A murine model of suicide gene therapy in the brainstem demonstrates efficacy without toxic inflammation, suggesting possible use as a treatment for diffuse intrinsic pontine glioma (DIPG)

Abstract

Abstract Diffuse intrinsic pontine glioma (DIPG) is a rare pediatric brainstem tumor that is the leading cause of death among pediatric brain malignancies. Despite over 200 clinical trials, no significant progress has been made, leading our lab to consider suicide gene therapy. The brainstem has particularly sensitive anatomy, creating the potential for toxic inflammation. Furthermore, the clinical standard of care for DIPG includes conventional radiation therapy (RT) followed by dexamethasone (DEX), each of which can alter the efficacy of gene therapy.

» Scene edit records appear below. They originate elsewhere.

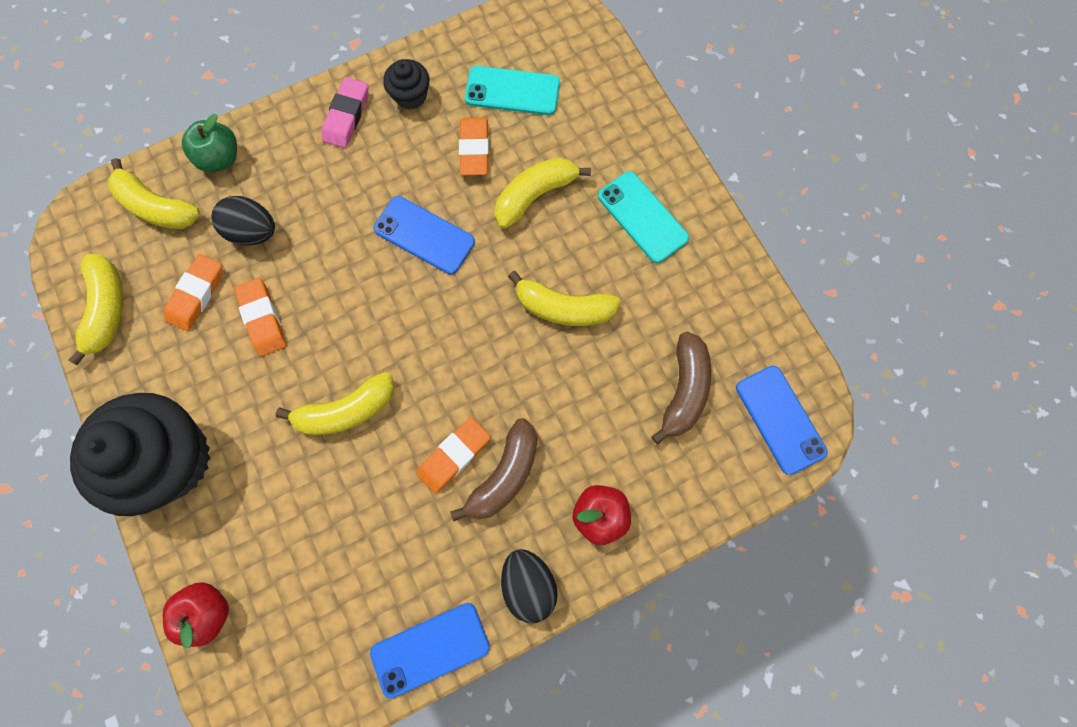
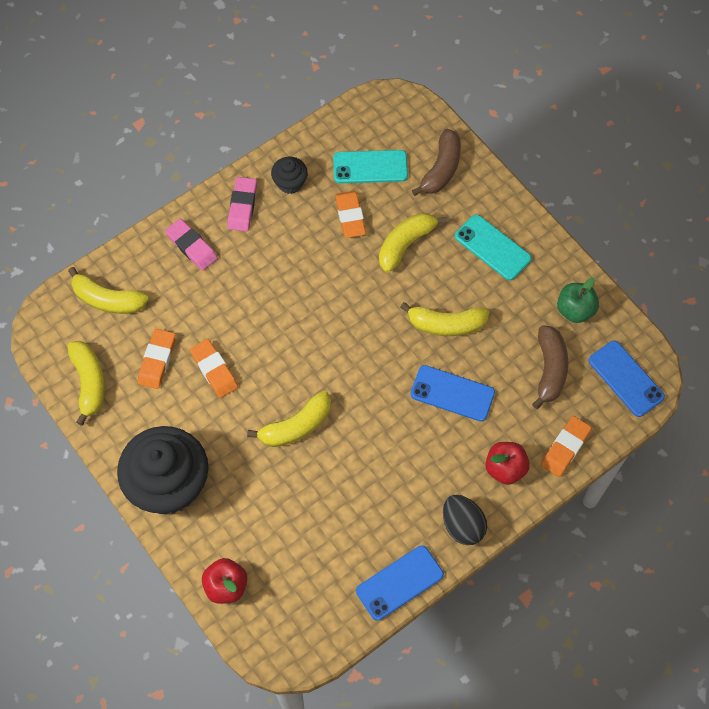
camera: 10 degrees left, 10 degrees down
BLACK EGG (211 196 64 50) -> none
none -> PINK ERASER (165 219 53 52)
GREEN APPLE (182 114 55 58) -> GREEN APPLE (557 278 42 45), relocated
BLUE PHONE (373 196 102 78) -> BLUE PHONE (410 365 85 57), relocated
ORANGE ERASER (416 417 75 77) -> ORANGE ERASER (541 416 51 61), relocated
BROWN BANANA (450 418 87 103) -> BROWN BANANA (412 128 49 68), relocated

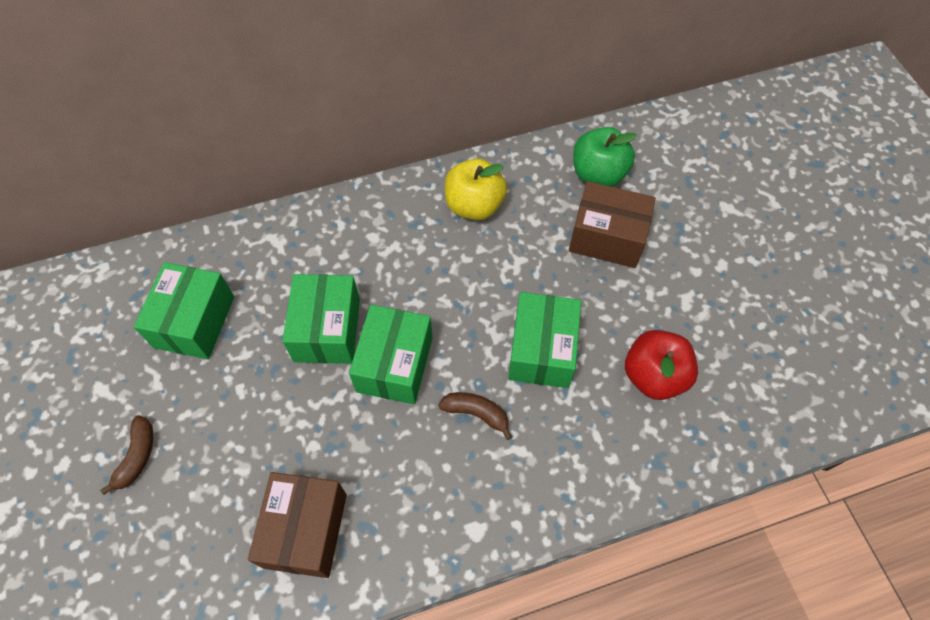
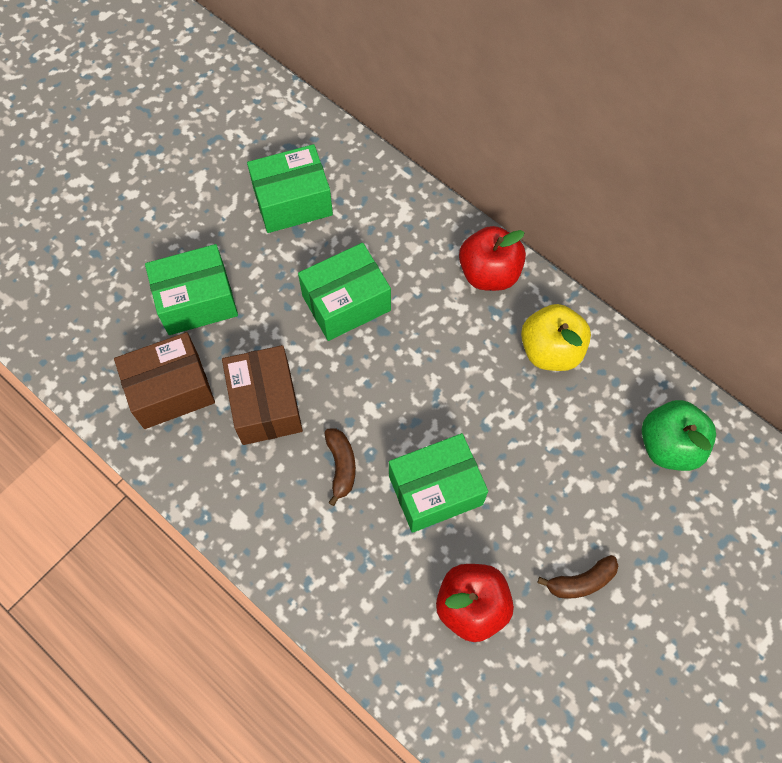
camera: 60 degrees right, 5 degrees up
none -> RED APPLE (459 226 67 65)
BROWN BANANA (100 415 53 80) -> BROWN BANANA (538 555 80 44), relocated
GREEN BOX (349 305 84 99) -> GREEN BOX (145 244 93 91), relocated
BROWN BOX (569 181 87 87) -> BROWN BOX (222 345 81 100), relocated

In this study we found that a variety of gliomas, including human DIPG and murine glioma cell lines, are infectable in vitro with a replication-competent Moloney murine leukemia virus (MoMLV) (currently in Phase 2/3 clinical trials) and susceptible to ganciclovir (GCV)-mediated killing via the HSV thymidine kinase (tk) suicide gene. A B16 melanoma cell line expressing HSV tk implanted into the brainstem of mice, extended median survival with GCV therapy from 13 days to 38.5 days (p=.0006) with no signs of toxic inflammation. Pre-treatment with RT and DEX did not affect therapeutic efficacy. We have shown that GCV/TK therapy is mediated by NK and CD8 cells in subcutaneous tumors, and we are investigating whether a similar immunologic mechanism is involved in this brainstem model. These preclinical data will pave the way for novel clinical trials for the treatment of DIPG.